▶ _Task objective_
With pictures left out, set down exactly the lines that begin at the one containing "Annotated regions visible" and end with the last line of the entries below.

Start of Data for processing

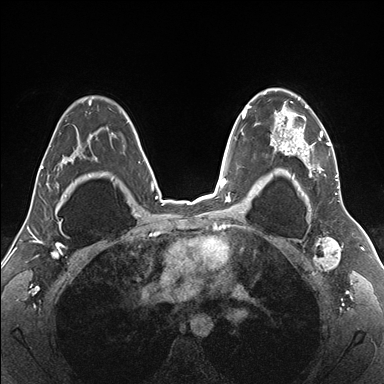
Breast MRI (dynamic contrast-enhanced), one axial slice; slice 115 of 176 in the series (ordered by position); dynamic contrast-enhanced series, time point 2 of 7 at this slice position (early post-contrast); 1.5 T; TE 1.5 ms, TR 4.1 ms; 384 × 384 image matrix, field of view 330 × 330 mm. Female patient.
Structures marked on this image (semi-automatically segmented with operator editing):
- enhancing-tissue mask used for the functional tumour volume (all voxels passing the contrast-enhancement thresholds inside the analysis volume; usually the tumour): bounding box [x1, y1, x2, y2] px = [255, 89, 340, 187]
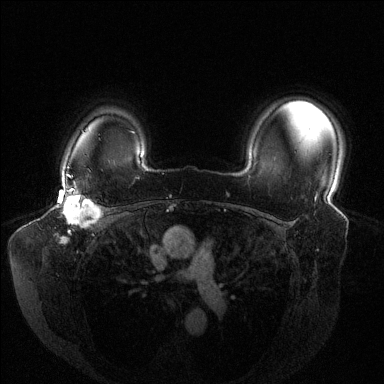
Breast MRI (dynamic contrast-enhanced), one axial slice; position 108 of 144 along the scan axis; dynamic contrast-enhanced series, time point 2 of 6 at this slice position (early post-contrast); 1.5 T; TE 1.6 ms, TR 4.6 ms; 1.2 mm slice thickness; 384 × 384 image matrix, field of view 380 × 380 mm. Female patient.
Structures marked on this image (semi-automatically segmented with operator editing):
- enhancing-tissue mask used for the functional tumour volume (all voxels passing the contrast-enhancement thresholds inside the analysis volume; usually the tumour): bounding box <59,176,101,242> (left, top, right, bottom; pixels)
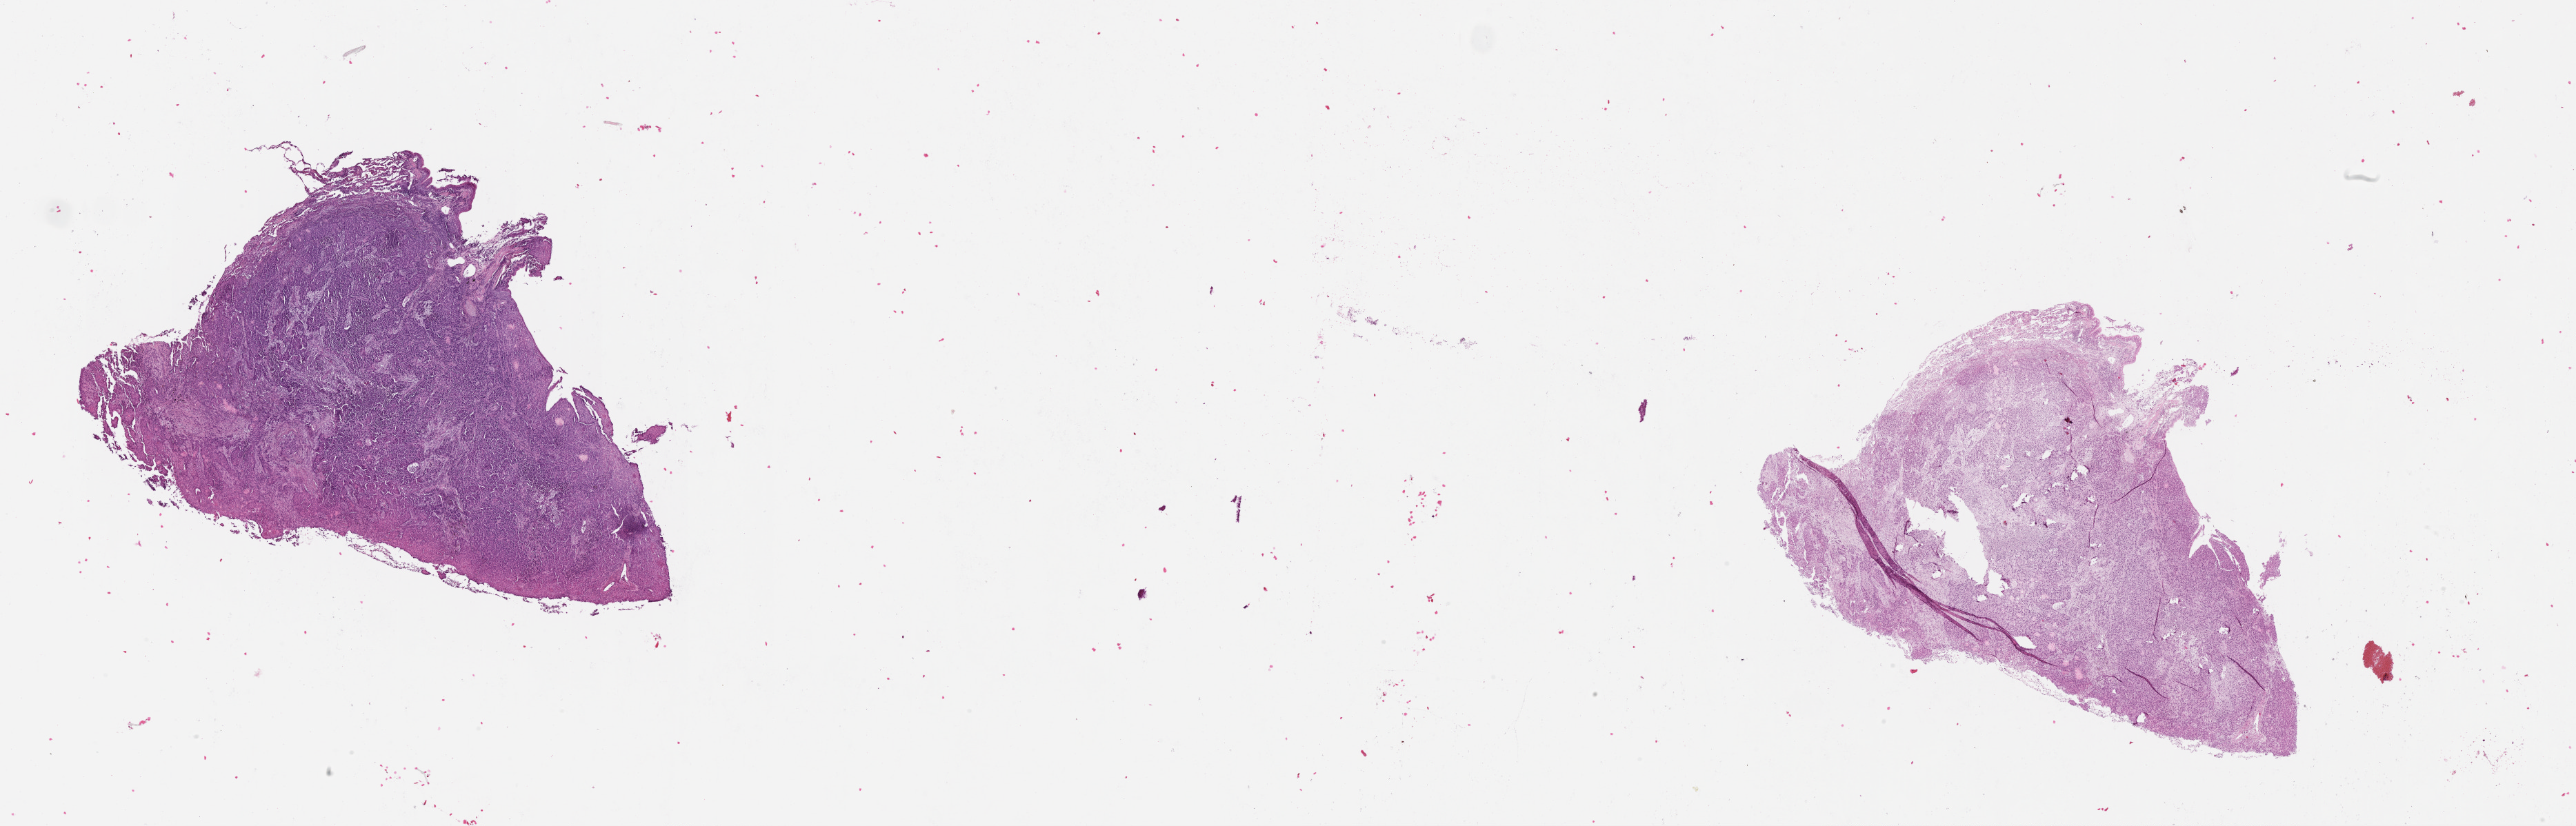
Whole-slide histology image, H&E, a low-resolution overview of the entire scanned area, about 30.1 x 9.6 mm, lung, tumour tissue. Female, 70 y/o.
Patient diagnosis (cohort enrolment): squamous cell carcinoma (lung).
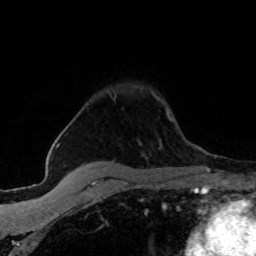
Breast MRI (dynamic contrast-enhanced), one axial slice. Position 48 of 80 along the scan axis. Cropped to one breast. Dynamic contrast-enhanced series, time point 2 of 8 at this slice position (early post-contrast). 1.5 T. TE 4.2 ms, TR 7.1 ms. 256 × 256 image matrix, field of view 145 × 145 mm. Female patient.
Outlined on this slice (semi-automatic segmentation, software-assisted and operator-edited):
- enhancing-tissue mask used for the functional tumour volume (all voxels passing the contrast-enhancement thresholds inside the analysis volume; usually the tumour): bounding box <113,94,173,162> (left, top, right, bottom; pixels)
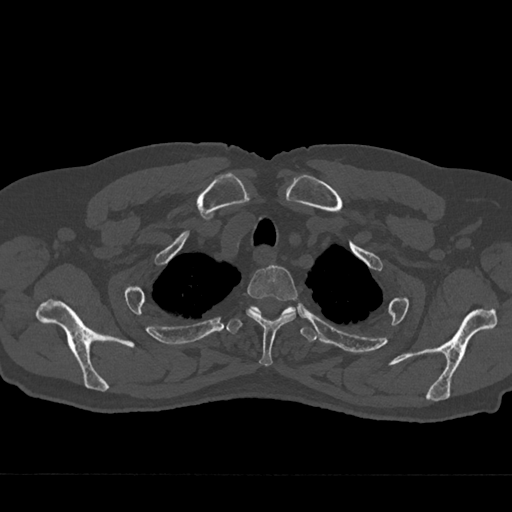
CT including the spine, one axial slice. Slice 599 of 797 in the series (ordered by position). Reconstruction kernel Br40s/3. 120 kVp. Bone window (W 1800 / L 400 HU). 0.5 mm slice thickness. 512 × 512 image matrix, field of view 377 × 377 mm. Patient: male, 75 years. From the clinical record (not read from this slice): primary cancer: renal.
Annotated regions visible in this slice (semi-automatically segmented with operator editing):
- T2 vertebra: bounding box (x1, y1, x2, y2) in pixels: (246, 265, 298, 366)
- T3 vertebra: (226, 306, 317, 342)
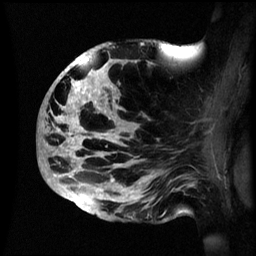
Breast MRI (dynamic contrast-enhanced), one sagittal slice. Slice 32 of 60 in the series (ordered by position). Dynamic contrast-enhanced series, image 2 of 3 at this slice position (ordered by acquisition). 1.5 T. TE 4.2 ms, TR 8.4 ms. 256 × 256 image matrix, field of view 230 × 230 mm. Patient: female, 48 years.
Outlined on this slice (semi-automatic segmentation, software-assisted and operator-edited):
- analysis volume of interest (the breast-tissue region the enhancement analysis was run in; not a lesion): box from (x=39, y=41) to (x=195, y=222) px
- tumour enhancement mask (voxels above the 70 % enhancement threshold inside the analysis volume of interest): (x=39, y=56)–(x=138, y=213)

End of Data for processing

▶ _Solution to the problem_
Annotated regions visible in this slice (semi-automatically segmented with operator editing):
- T2 vertebra: bounding box (x1, y1, x2, y2) in pixels: (246, 265, 298, 366)
- T3 vertebra: (226, 306, 317, 342)
Breast MRI (dynamic contrast-enhanced), one sagittal slice. Slice 32 of 60 in the series (ordered by position). Dynamic contrast-enhanced series, image 2 of 3 at this slice position (ordered by acquisition). 1.5 T. TE 4.2 ms, TR 8.4 ms. 256 × 256 image matrix, field of view 230 × 230 mm. Patient: female, 48 years.
Outlined on this slice (semi-automatic segmentation, software-assisted and operator-edited):
- analysis volume of interest (the breast-tissue region the enhancement analysis was run in; not a lesion): box from (x=39, y=41) to (x=195, y=222) px
- tumour enhancement mask (voxels above the 70 % enhancement threshold inside the analysis volume of interest): (x=39, y=56)–(x=138, y=213)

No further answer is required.